> **PROBLEM REQUIREMENTS**: Nothing but the lines below between the line holding "64: (343, 109, 0.99)" and the line holding "91: (475, 93, 1.04)", inclusive, should appear in the answer, each set down exactly.

> **DATA RECORDS**:
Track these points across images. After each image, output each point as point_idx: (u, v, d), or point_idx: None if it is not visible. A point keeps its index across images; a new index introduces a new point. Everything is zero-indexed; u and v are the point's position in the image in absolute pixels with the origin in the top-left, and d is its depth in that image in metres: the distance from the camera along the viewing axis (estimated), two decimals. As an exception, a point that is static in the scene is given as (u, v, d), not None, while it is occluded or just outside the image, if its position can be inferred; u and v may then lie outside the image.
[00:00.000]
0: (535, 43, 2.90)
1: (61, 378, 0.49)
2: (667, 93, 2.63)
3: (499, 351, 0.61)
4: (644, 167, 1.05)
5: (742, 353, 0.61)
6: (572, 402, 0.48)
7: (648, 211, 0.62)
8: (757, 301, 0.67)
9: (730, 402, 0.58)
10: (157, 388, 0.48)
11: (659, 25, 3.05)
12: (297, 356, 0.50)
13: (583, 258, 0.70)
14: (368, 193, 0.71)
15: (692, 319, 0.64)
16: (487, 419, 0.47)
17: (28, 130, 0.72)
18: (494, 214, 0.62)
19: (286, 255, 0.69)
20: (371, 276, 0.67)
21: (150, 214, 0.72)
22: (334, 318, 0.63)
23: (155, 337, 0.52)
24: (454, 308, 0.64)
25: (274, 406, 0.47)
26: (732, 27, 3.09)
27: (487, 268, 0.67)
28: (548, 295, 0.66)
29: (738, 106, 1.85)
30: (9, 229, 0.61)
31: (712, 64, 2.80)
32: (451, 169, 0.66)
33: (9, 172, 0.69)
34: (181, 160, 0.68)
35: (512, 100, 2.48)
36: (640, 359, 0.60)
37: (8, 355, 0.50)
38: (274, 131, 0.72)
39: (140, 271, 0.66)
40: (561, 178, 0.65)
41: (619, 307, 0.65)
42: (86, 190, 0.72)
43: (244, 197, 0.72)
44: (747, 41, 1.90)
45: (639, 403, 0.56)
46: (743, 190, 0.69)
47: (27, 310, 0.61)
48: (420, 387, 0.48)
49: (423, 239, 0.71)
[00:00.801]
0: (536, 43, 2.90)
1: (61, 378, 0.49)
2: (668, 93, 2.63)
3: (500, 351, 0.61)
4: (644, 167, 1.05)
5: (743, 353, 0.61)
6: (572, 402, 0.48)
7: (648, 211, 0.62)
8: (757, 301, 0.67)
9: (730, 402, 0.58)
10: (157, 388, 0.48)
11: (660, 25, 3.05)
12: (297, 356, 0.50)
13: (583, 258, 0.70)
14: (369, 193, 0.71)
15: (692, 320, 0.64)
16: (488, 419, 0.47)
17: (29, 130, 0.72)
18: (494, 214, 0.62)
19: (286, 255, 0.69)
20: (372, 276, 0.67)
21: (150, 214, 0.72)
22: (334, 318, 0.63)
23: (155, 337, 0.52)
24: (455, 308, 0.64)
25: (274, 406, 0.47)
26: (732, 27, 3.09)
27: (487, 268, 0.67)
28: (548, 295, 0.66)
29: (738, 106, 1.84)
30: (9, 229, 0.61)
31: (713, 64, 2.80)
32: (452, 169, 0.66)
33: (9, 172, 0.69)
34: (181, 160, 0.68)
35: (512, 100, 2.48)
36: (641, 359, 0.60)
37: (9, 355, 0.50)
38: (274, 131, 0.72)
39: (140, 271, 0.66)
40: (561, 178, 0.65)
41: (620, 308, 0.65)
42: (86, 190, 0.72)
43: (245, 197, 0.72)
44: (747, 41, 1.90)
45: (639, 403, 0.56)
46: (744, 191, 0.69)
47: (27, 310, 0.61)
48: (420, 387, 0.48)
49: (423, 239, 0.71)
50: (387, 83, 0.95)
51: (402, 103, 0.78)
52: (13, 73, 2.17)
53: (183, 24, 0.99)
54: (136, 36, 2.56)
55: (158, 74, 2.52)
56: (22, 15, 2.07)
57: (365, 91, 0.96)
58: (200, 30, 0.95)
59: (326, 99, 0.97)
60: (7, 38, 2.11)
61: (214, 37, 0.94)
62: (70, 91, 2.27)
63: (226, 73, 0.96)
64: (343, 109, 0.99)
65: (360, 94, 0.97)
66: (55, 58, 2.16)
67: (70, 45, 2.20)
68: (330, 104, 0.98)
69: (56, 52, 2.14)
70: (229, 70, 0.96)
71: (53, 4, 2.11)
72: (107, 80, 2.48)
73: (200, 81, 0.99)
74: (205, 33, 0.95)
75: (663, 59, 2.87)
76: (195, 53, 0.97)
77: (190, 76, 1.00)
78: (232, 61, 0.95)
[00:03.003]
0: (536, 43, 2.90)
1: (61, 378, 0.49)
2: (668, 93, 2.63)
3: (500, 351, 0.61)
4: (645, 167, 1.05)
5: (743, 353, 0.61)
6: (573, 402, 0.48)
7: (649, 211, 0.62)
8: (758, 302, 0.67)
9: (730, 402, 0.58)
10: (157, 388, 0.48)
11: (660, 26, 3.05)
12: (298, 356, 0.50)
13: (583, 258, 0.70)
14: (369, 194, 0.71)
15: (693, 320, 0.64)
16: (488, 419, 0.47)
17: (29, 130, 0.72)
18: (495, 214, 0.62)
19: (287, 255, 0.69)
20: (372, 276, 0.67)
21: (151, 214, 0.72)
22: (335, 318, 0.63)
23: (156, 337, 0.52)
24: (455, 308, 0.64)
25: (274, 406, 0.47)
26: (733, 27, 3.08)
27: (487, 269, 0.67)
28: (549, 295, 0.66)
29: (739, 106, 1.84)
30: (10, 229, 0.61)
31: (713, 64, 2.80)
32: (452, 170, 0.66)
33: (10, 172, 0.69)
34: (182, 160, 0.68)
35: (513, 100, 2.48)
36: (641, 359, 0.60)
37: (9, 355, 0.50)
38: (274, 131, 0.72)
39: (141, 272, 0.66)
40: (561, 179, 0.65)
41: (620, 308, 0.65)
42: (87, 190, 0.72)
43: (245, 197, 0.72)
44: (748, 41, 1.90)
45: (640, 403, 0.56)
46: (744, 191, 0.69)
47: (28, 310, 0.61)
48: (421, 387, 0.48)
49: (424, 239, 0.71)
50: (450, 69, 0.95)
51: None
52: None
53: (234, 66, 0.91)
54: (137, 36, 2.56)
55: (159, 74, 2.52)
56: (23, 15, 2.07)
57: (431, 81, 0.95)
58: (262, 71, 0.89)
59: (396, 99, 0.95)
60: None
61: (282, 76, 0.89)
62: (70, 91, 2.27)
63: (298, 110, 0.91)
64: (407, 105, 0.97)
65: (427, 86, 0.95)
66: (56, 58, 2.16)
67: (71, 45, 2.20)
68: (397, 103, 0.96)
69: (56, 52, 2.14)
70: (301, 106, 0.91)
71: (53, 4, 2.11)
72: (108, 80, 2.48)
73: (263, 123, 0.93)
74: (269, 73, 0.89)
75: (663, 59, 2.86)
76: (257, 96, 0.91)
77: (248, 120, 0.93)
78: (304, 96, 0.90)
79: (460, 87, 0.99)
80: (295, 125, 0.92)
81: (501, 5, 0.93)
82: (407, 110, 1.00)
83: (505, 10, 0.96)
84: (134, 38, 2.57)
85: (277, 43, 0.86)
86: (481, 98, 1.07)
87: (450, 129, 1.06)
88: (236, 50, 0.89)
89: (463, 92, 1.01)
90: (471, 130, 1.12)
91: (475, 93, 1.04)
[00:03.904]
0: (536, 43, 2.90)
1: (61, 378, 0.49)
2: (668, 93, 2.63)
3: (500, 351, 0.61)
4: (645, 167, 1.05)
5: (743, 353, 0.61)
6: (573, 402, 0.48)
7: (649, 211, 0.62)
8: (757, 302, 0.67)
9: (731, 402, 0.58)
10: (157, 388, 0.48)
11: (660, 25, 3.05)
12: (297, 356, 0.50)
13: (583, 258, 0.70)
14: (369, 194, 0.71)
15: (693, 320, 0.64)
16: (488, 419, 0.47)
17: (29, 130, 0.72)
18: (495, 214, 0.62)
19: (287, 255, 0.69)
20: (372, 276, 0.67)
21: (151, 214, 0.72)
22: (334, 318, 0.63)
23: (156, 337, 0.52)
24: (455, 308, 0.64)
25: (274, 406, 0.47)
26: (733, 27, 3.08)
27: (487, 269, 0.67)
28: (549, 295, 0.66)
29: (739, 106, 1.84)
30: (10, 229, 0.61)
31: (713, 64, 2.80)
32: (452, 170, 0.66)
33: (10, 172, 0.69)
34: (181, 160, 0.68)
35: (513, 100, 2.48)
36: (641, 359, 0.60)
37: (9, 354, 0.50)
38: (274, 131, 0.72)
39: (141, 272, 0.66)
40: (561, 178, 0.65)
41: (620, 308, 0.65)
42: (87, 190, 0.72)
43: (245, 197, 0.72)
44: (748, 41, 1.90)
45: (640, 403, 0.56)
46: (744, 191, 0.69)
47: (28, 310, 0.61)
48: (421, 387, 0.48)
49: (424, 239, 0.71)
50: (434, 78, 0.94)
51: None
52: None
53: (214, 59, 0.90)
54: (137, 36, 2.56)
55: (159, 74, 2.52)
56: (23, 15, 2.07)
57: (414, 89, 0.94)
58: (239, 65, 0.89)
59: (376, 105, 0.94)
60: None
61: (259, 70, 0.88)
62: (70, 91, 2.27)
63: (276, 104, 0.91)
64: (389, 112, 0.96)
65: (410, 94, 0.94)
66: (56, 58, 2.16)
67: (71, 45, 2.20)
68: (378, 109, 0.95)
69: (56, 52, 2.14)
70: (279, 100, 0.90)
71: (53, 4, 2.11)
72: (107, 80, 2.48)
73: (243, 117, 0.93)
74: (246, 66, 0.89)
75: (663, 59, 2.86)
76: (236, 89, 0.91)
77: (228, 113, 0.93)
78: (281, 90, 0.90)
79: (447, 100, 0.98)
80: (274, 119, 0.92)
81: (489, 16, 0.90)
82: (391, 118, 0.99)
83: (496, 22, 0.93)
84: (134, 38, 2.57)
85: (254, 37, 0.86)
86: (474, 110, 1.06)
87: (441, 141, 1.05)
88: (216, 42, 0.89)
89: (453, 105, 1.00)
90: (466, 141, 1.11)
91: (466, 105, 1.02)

> **YOUR SOLUTION**:
64: (343, 109, 0.99)
65: (360, 94, 0.97)
66: (55, 58, 2.16)
67: (70, 45, 2.20)
68: (330, 104, 0.98)
69: (56, 52, 2.14)
70: (229, 70, 0.96)
71: (53, 4, 2.11)
72: (107, 80, 2.48)
73: (200, 81, 0.99)
74: (205, 33, 0.95)
75: (663, 59, 2.87)
76: (195, 53, 0.97)
77: (190, 76, 1.00)
78: (232, 61, 0.95)
[00:03.003]
0: (536, 43, 2.90)
1: (61, 378, 0.49)
2: (668, 93, 2.63)
3: (500, 351, 0.61)
4: (645, 167, 1.05)
5: (743, 353, 0.61)
6: (573, 402, 0.48)
7: (649, 211, 0.62)
8: (758, 302, 0.67)
9: (730, 402, 0.58)
10: (157, 388, 0.48)
11: (660, 26, 3.05)
12: (298, 356, 0.50)
13: (583, 258, 0.70)
14: (369, 194, 0.71)
15: (693, 320, 0.64)
16: (488, 419, 0.47)
17: (29, 130, 0.72)
18: (495, 214, 0.62)
19: (287, 255, 0.69)
20: (372, 276, 0.67)
21: (151, 214, 0.72)
22: (335, 318, 0.63)
23: (156, 337, 0.52)
24: (455, 308, 0.64)
25: (274, 406, 0.47)
26: (733, 27, 3.08)
27: (487, 269, 0.67)
28: (549, 295, 0.66)
29: (739, 106, 1.84)
30: (10, 229, 0.61)
31: (713, 64, 2.80)
32: (452, 170, 0.66)
33: (10, 172, 0.69)
34: (182, 160, 0.68)
35: (513, 100, 2.48)
36: (641, 359, 0.60)
37: (9, 355, 0.50)
38: (274, 131, 0.72)
39: (141, 272, 0.66)
40: (561, 179, 0.65)
41: (620, 308, 0.65)
42: (87, 190, 0.72)
43: (245, 197, 0.72)
44: (748, 41, 1.90)
45: (640, 403, 0.56)
46: (744, 191, 0.69)
47: (28, 310, 0.61)
48: (421, 387, 0.48)
49: (424, 239, 0.71)
50: (450, 69, 0.95)
51: None
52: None
53: (234, 66, 0.91)
54: (137, 36, 2.56)
55: (159, 74, 2.52)
56: (23, 15, 2.07)
57: (431, 81, 0.95)
58: (262, 71, 0.89)
59: (396, 99, 0.95)
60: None
61: (282, 76, 0.89)
62: (70, 91, 2.27)
63: (298, 110, 0.91)
64: (407, 105, 0.97)
65: (427, 86, 0.95)
66: (56, 58, 2.16)
67: (71, 45, 2.20)
68: (397, 103, 0.96)
69: (56, 52, 2.14)
70: (301, 106, 0.91)
71: (53, 4, 2.11)
72: (108, 80, 2.48)
73: (263, 123, 0.93)
74: (269, 73, 0.89)
75: (663, 59, 2.86)
76: (257, 96, 0.91)
77: (248, 120, 0.93)
78: (304, 96, 0.90)
79: (460, 87, 0.99)
80: (295, 125, 0.92)
81: (501, 5, 0.93)
82: (407, 110, 1.00)
83: (505, 10, 0.96)
84: (134, 38, 2.57)
85: (277, 43, 0.86)
86: (481, 98, 1.07)
87: (450, 129, 1.06)
88: (236, 50, 0.89)
89: (463, 92, 1.01)
90: (471, 130, 1.12)
91: (475, 93, 1.04)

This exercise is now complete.